Re: [PATCH v5 14/18] watchdog/hardlockup: detect hard lockups using secondary (buddy) CPUs

Petr Mladek <pmladek@xxxxxxxx> · Thu, 25 May 2023 18:26:52 +0200

On Fri 2023-05-19 10:18:38, Douglas Anderson wrote:
> Implement a hardlockup detector that doesn't doesn't need any extra
> arch-specific support code to detect lockups. Instead of using
> something arch-specific we will use the buddy system, where each CPU
> watches out for another one. Specifically, each CPU will use its
> softlockup hrtimer to check that the next CPU is processing hrtimer
> interrupts by verifying that a counter is increasing.
> 
> --- a/kernel/watchdog.c
> +++ b/kernel/watchdog.c
> @@ -85,7 +85,7 @@ __setup("nmi_watchdog=", hardlockup_panic_setup);
>  
>  #endif /* CONFIG_HARDLOCKUP_DETECTOR */
>  
> -#if defined(CONFIG_HARDLOCKUP_DETECTOR_PERF)
> +#if defined(CONFIG_HARDLOCKUP_DETECTOR_COUNTS_HRTIMER)
>  
>  static DEFINE_PER_CPU(atomic_t, hrtimer_interrupts);
>  static DEFINE_PER_CPU(int, hrtimer_interrupts_saved);
> @@ -106,6 +106,14 @@ notrace void arch_touch_nmi_watchdog(void)
>  }
>  EXPORT_SYMBOL(arch_touch_nmi_watchdog);
>  
> +void watchdog_hardlockup_touch_cpu(unsigned int cpu)
> +{
> +	per_cpu(watchdog_hardlockup_touched, cpu) = true;
> +
> +	/* Match with smp_rmb() in watchdog_hardlockup_check() */
> +	smp_wmb();

It is great that you described where the related barrier is.

Another important information is what exactly is synchronized.
And I am actually not sure what we are synchronizing here.

My understanding is that a write barrier should synchronize
related writes, for example:

	X = ...;
	/* Make sure that X is modified before Y */
	smp_wmb();
	Y = ...;

And the related read barrier should synchronize the related reads,
for example:

	if (test(Y)) {
		/*
		 * Make sure that we use the updated X when
		 * we saw the updated Y.
		 */
		 smp_rmb();
		 do_something(X);
	 }

IMHO, we do not need any barrier here because we have only
one variable "watchdog_hardlockup_touched" here.
watchdog_hardlockup_check() will either see the updated value
or not. But it does not synchronize it against any other
variables or values.

> +}
> +
>  static bool is_hardlockup(unsigned int cpu)
>  {
>  	int hrint = atomic_read(&per_cpu(hrtimer_interrupts, cpu));
> @@ -443,11 +454,15 @@ static enum hrtimer_restart watchdog_timer_fn(struct hrtimer *hrtimer)
>  	struct pt_regs *regs = get_irq_regs();
>  	int duration;
>  	int softlockup_all_cpu_backtrace = sysctl_softlockup_all_cpu_backtrace;
> +	unsigned long hrtimer_interrupts;
>  
>  	if (!watchdog_enabled)
>  		return HRTIMER_NORESTART;
>  
> -	watchdog_hardlockup_kick();
> +	hrtimer_interrupts = watchdog_hardlockup_kick();
> +
> +	/* test for hardlockups */

I would omit the comment. It is not valid when perf detector is used.
And checking the buddy is clear from the function name.

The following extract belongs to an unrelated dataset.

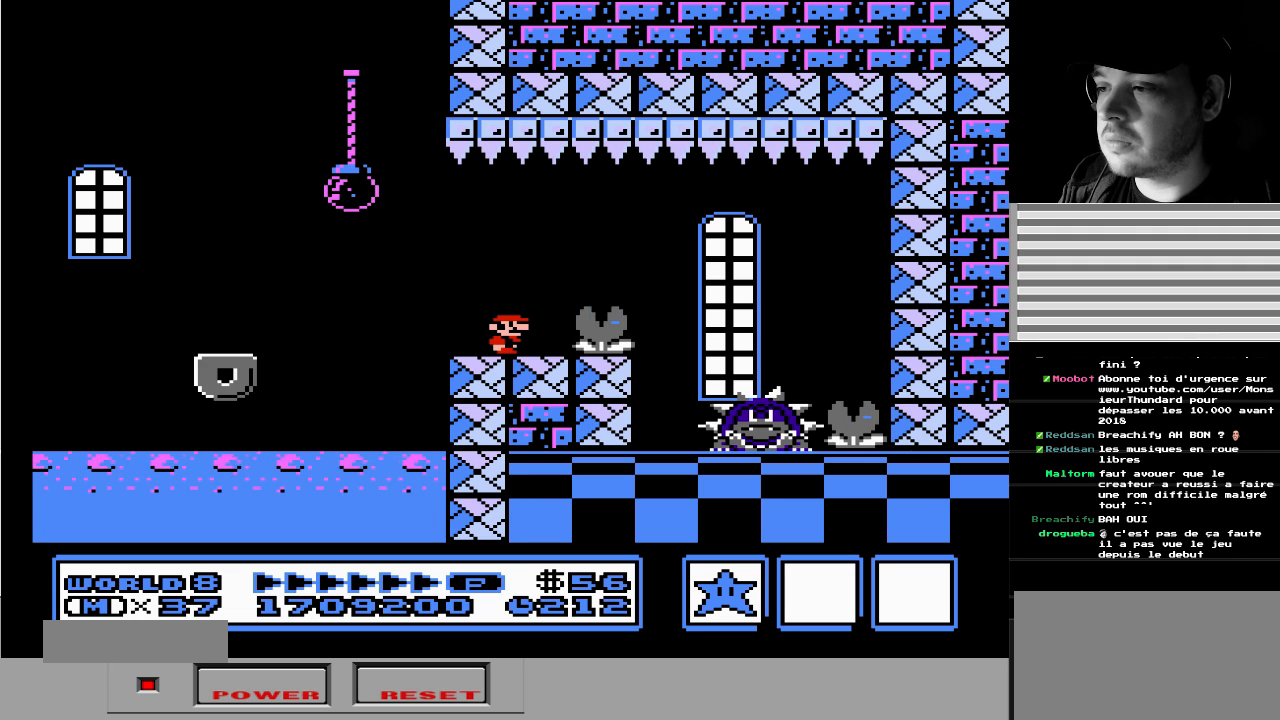
{"buttons": [], "events": []}
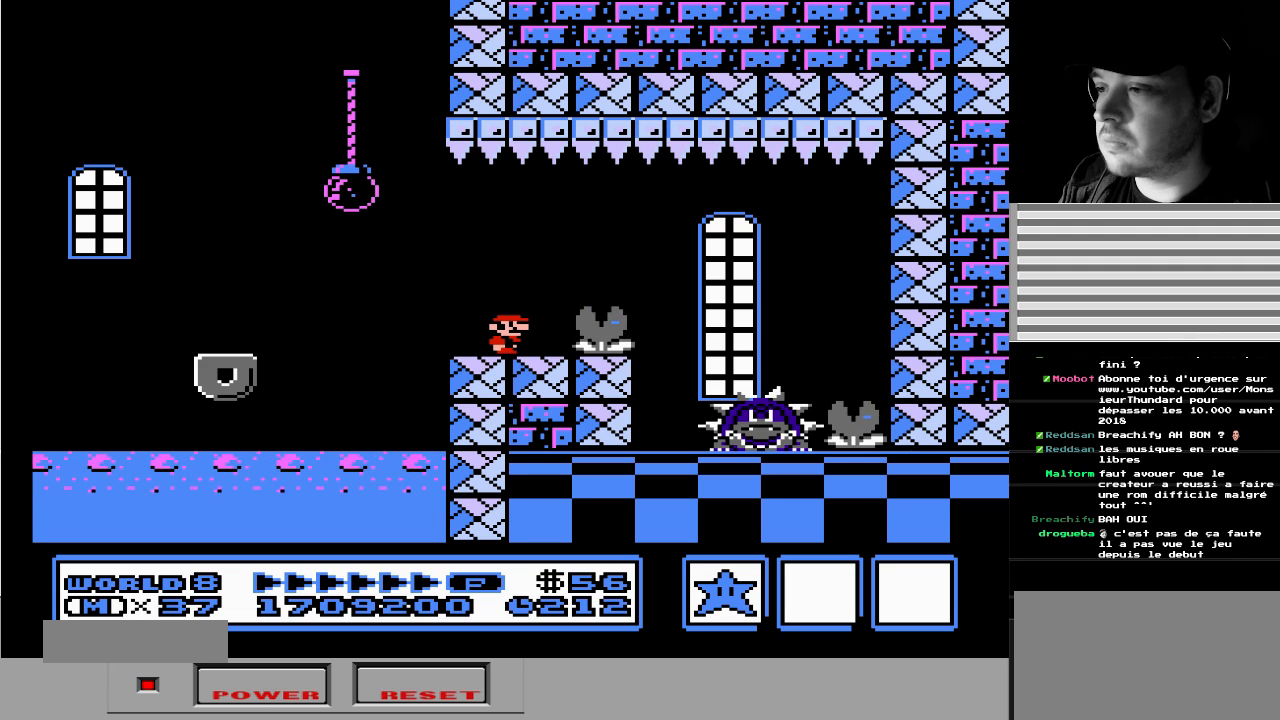
{"buttons": [], "events": []}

> +	watchdog_buddy_check_hardlockup(hrtimer_interrupts);

I would personally move this into watchdog_hardlockup_kick().
watchdog_timer_fn() is already complex enough. And checking
the buddy when kicking a CPU makes sense.

Also I would not pass "hrtimer_interrupts". I guess that it is
just an optimization. It is an extra churn in the code. IMHO,
is is not wort it. This code does not need to be super optimized.

> +

>  
>  	/* kick the softlockup detector */
>  	if (completion_done(this_cpu_ptr(&softlockup_completion))) {
> diff --git a/kernel/watchdog_buddy.c b/kernel/watchdog_buddy.c
> new file mode 100644
> index 000000000000..fee45af2e5bd
> --- /dev/null
> +++ b/kernel/watchdog_buddy.c
> @@ -0,0 +1,93 @@
> +// SPDX-License-Identifier: GPL-2.0
> +
> +#include <linux/cpu.h>
> +#include <linux/cpumask.h>
> +#include <linux/kernel.h>
> +#include <linux/nmi.h>
> +#include <linux/percpu-defs.h>
> +
> +static cpumask_t __read_mostly watchdog_cpus;
> +
> +static unsigned int watchdog_next_cpu(unsigned int cpu)
> +{
> +	cpumask_t cpus = watchdog_cpus;

A copy should be done by cpumask_copy().

But the question is why a copy would be needed. When called from
watchdog_buddy_check_hardlockup(), this function is not sychronized
against the CPU hotplug. And even the copying would be racy.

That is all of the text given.